• DIRECTIVE 1:
Copy everything in the passage on progressive validation below, from "# Make a prediction" down to "y_pred = 0.", word for word.
• DIRECTIVE 2:
Pick up the passage on progressive validation below right after its final line and keep writing it.

• PASSAGE:
◆ ◆ ◆

In the case of online learning, the shortcoming of cross-validation is that it doesn’t faithfully reproduce the steps that the model will undergo. Cross-validation assumes that the model is trained once and remains static from thereon. However, an online model keeps learning, and can make predictions at any point in it’s lifetime. Remember, our goal is to obtain a measure of how well the model would perform in a production environment. Cross-validation will produce a proxy of this measure, but we can do even better.

In the case of online machine learning, we have another validation tool at our disposal called progressive validation. In an online setting, observations arrive from a stream in sequential order. Each observation can be denoted as $(x_i, y_i)$, where $x_i$ is a set of features, $y_i$ is a label, and $i$ is used to denote time (i.e., it can be an integer or a timestamp). Before updating the model with the pair $(x_i, y_i)$, we can ask the model to predict the output of $x_i$, and thus obtain $\hat{y}_i$. We can then update a live metric by providing it with $y_i$ and $\hat{y}_i$. Indeed, common metrics such as accuracy, MSE, and ROC AUC are all sums and can thus be updated online. By doing so, the model is trained with all the data in a single pass, and all the data is as well used as a validation set. Think about that, because it’s quite a powerful idea. Moreover, the data is processed in the order in which it arrives, which means that it is virtually impossible to introduce data leakage – including target leakage.

Let’s apply progressive validation to our SGDRegressor on the whole taxi trips dataset. I encourage you to go through the code because it’s quite self-explanatory. I’ve added comments to separate the sequences of steps that are performed. In short these are: 1) get the next sample, 2) make a prediction, 3) update a running average of the error, 4) update the model. An exponentially weighted average of the MAE is stored in addition to the overall running average. This allows to get an idea of the recent performance of the model at every point in time. To keep things clear in the resulting chart, I’ve limited the number of samples to 38,000, which roughly corresponds to a week of data.

from sklearn import exceptions

sgd = linear_model.SGDRegressor(
learning_rate='constant',
eta0=0.01,
random_state=42
)
scores = []
exp_scores = []
running_mae = 0
exp_mae = 0

X_y = zip(X.to_numpy(), y.to_numpy())
dates = taxis['pickup_datetime'].to_numpy()

for i, date in enumerate(dates, start=1):

xi, yi = next(X_y)

# Make a prediction before the model learns
try:
y_pred = sgd.predict([xi])[0]
except exceptions.NotFittedError:  # happens if partial_fit hasn't been called yet
y_pred = 0.

# Update the running mean absolute error
mae = abs(y_pred - yi)

◆ ◆ ◆

• PROVIDED INFORMATION:
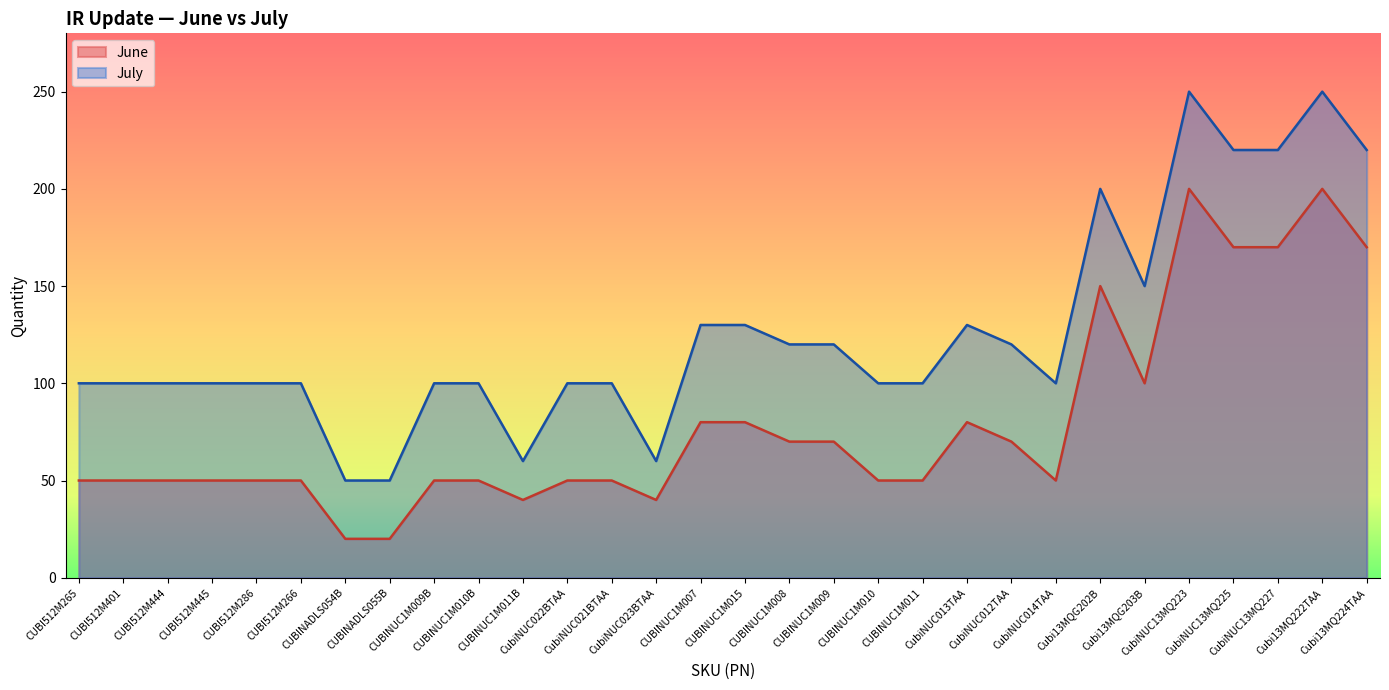

How many data points in June are less than 50?

4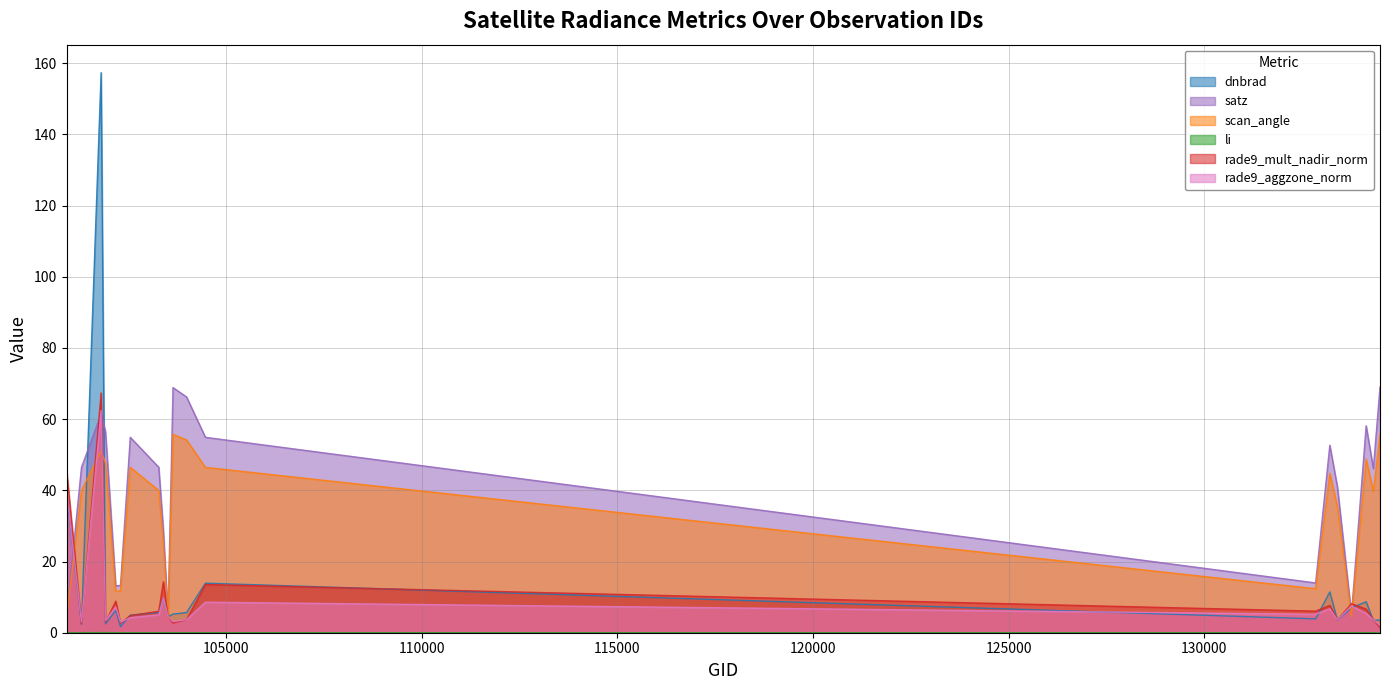

True or false: rade9_aggzone_norm has more than 0 points higher than both neighbors.

True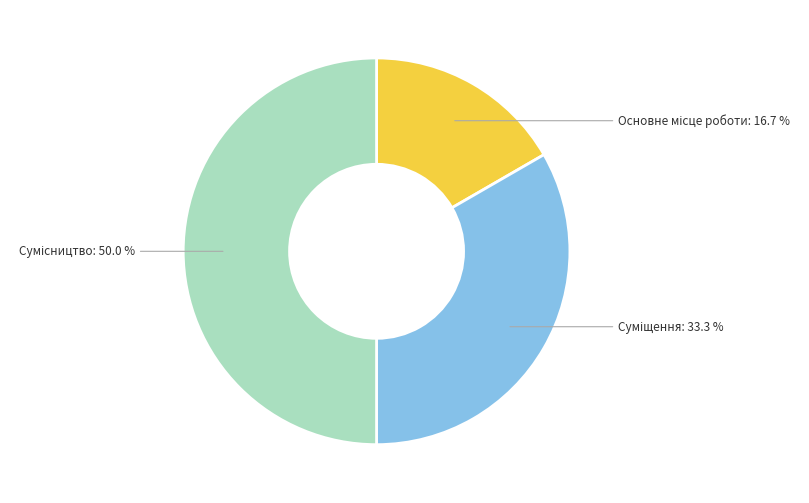

Count the number of slices in the pie.

3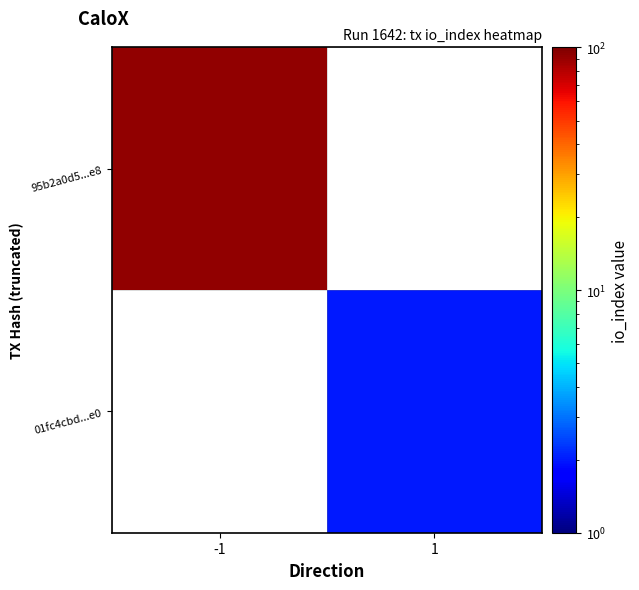

At -1, list the series in order from largest to smallest.

95b2a0d5...e8, 01fc4cbd...e0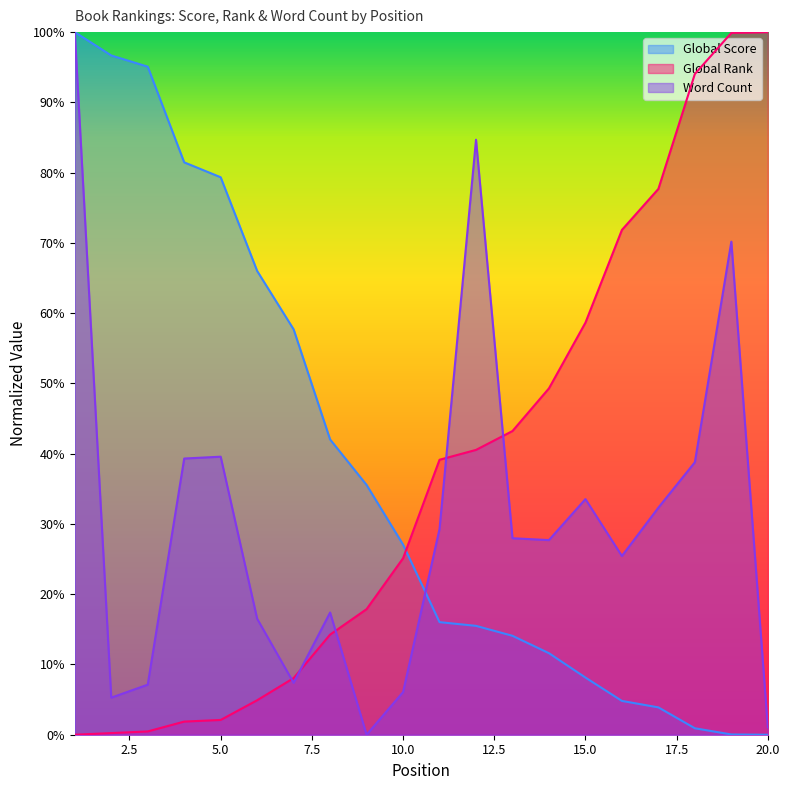

What is the difference between the maximum and second lowest values in the Global Score series?

1.0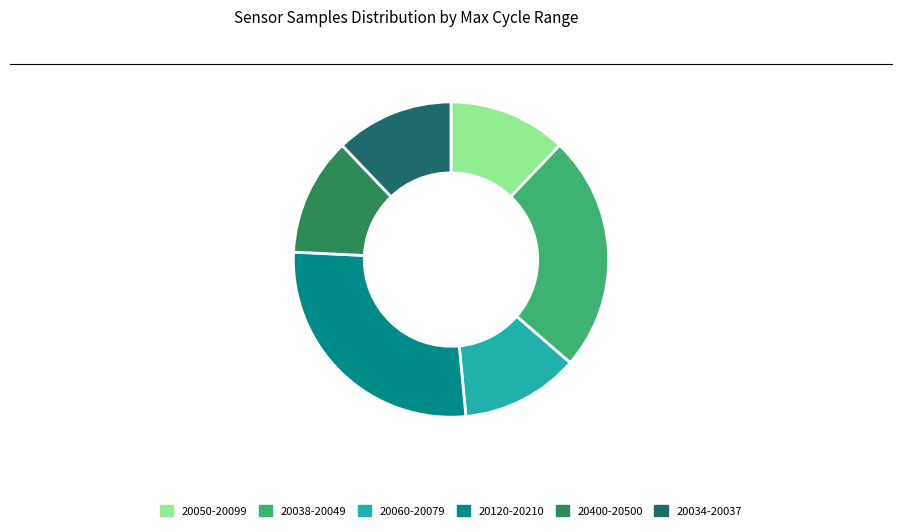

Is the sum of 20120-20210 and 20034-20037 greater than half?

No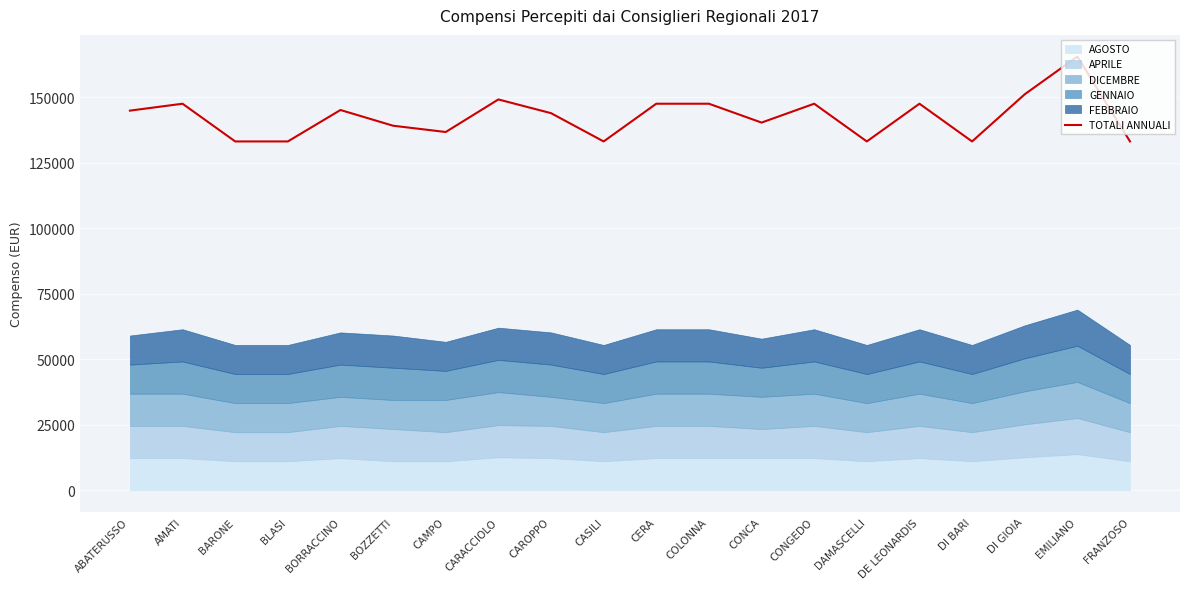

How many interior local peaks (higher than both neighbors) does the data have?

6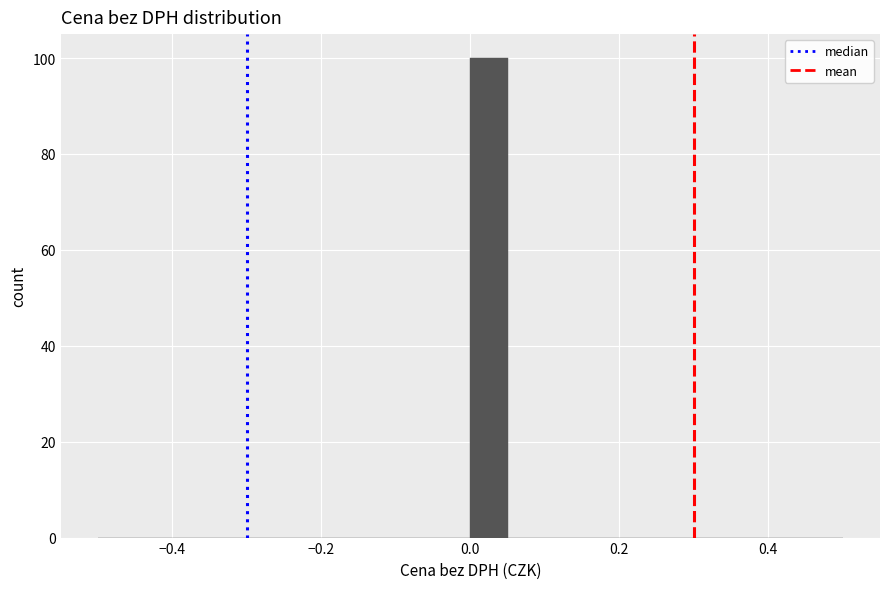

Read against the x-axis, roughly where is the centre of the tallest bar?

0.02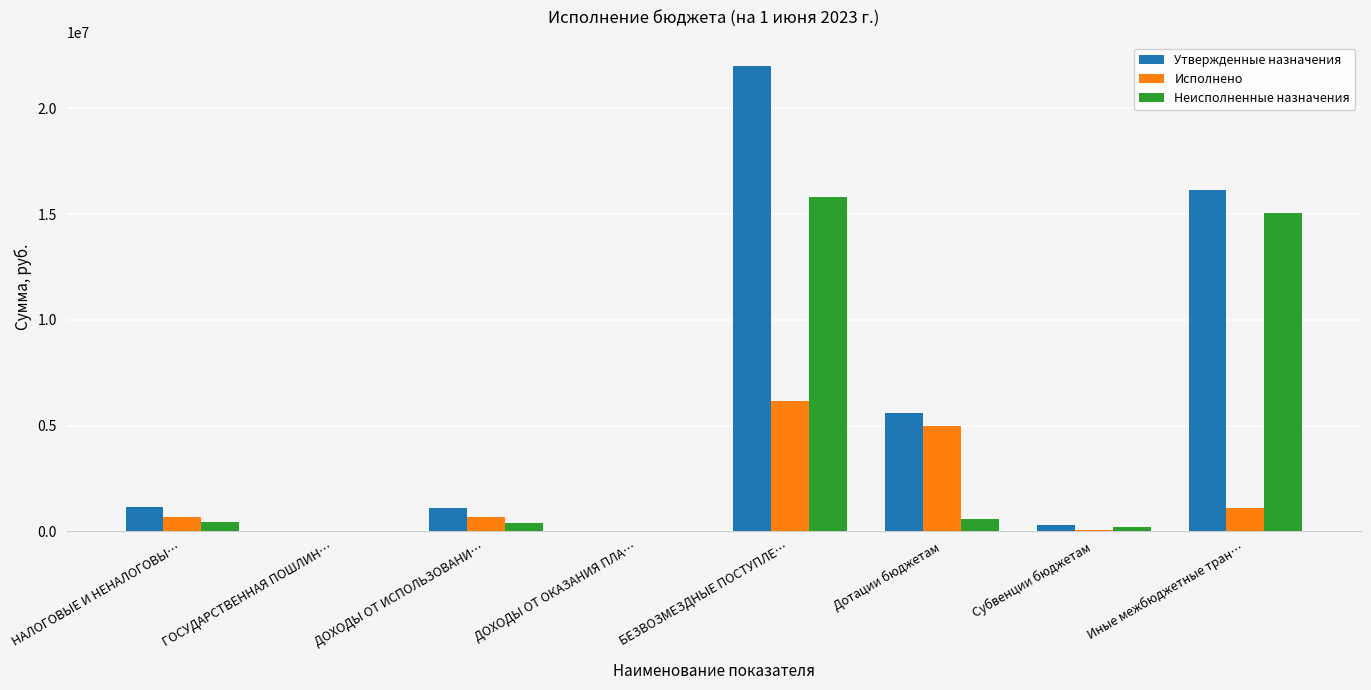

The value of Исполнено at ДОХОДЫ ОТ ИСПОЛЬЗОВАНИ… is 677187.1. True or false?

True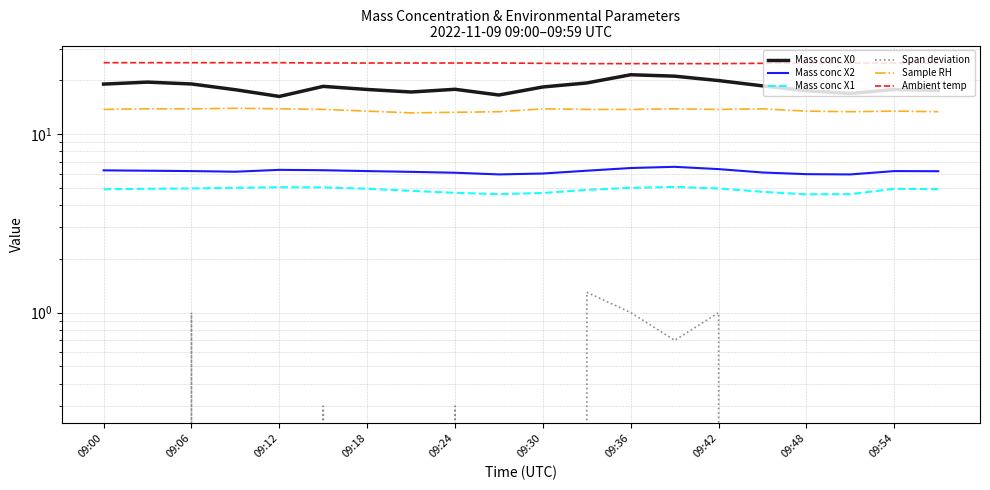

What is the value of the Ambient temp point at the 9th from the left?

24.9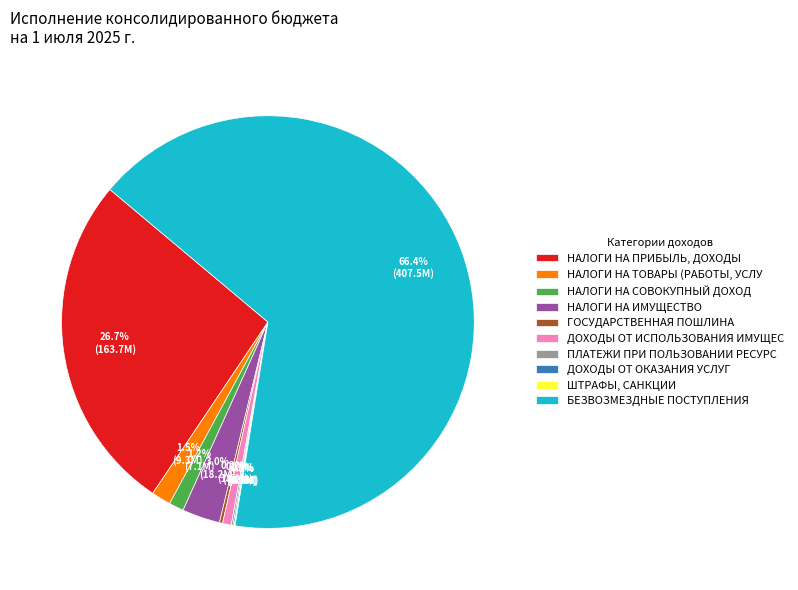

How much of the chart is everything except НАЛОГИ НА ИМУЩЕСТВО?

97.0%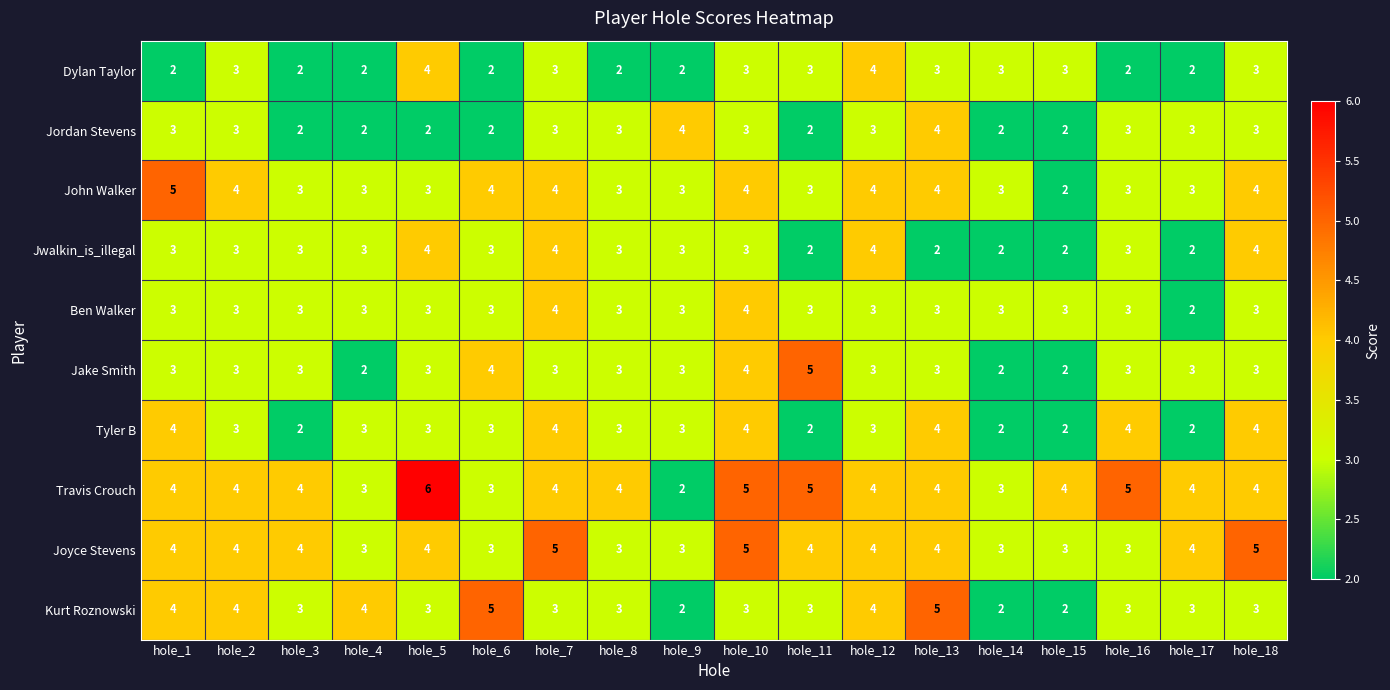

What is the sum of all Kurt Roznowski values?

59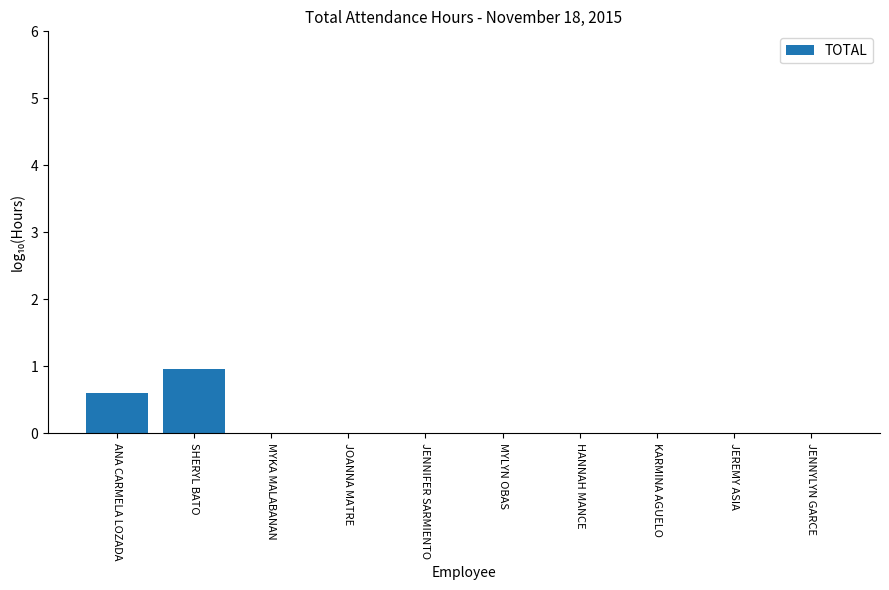

Which label corresponds to the largest value in the chart?

SHERYL BATO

◆ ◆ ◆

• TASK ANSWER 1:
# Make a prediction before the model learns
try:
y_pred = sgd.predict([xi])[0]
except exceptions.NotFittedError:  # happens if partial_fit hasn't been called yet
y_pred = 0.

• TASK ANSWER 2:
running_mae += (mae - running_mae) / i

# Update the exponential moving average of the MAE
exp_mae = .1 * mae + .9 * exp_mae

# Store the metric at the current time
if i >= 10:
scores.append((date, running_mae))
exp_scores.append((date, exp_mae))

# Finally, make the model learn
sgd.partial_fit([xi], [yi])

if i == 38000:
break


Now let’s how this looks:

Click to see the code
import matplotlib.dates as mdates

fig, ax = plt.subplots(figsize=(14, 8))

hours = mdates.HourLocator(interval=8)
h_fmt = mdates.DateFormatter('%A %H:%M')

ax.plot(
[d for d, _ in scores],
[s for _, s in scores],
linewidth=3,
label='Running average',
alpha=.7
)

ax.plot(
[d for d, _ in exp_scores],
[s for _, s in exp_scores],
linewidth=.3,
label='Exponential moving average',
alpha=.7
)

ax.legend()
ax.set_ylim(0, 600)
ax.xaxis.set_major_locator(hours)
ax.xaxis.set_major_formatter(h_fmt)
fig.autofmt_xdate()
ax.grid()
fig.savefig('progressive_validation.svg', bbox_inches='tight')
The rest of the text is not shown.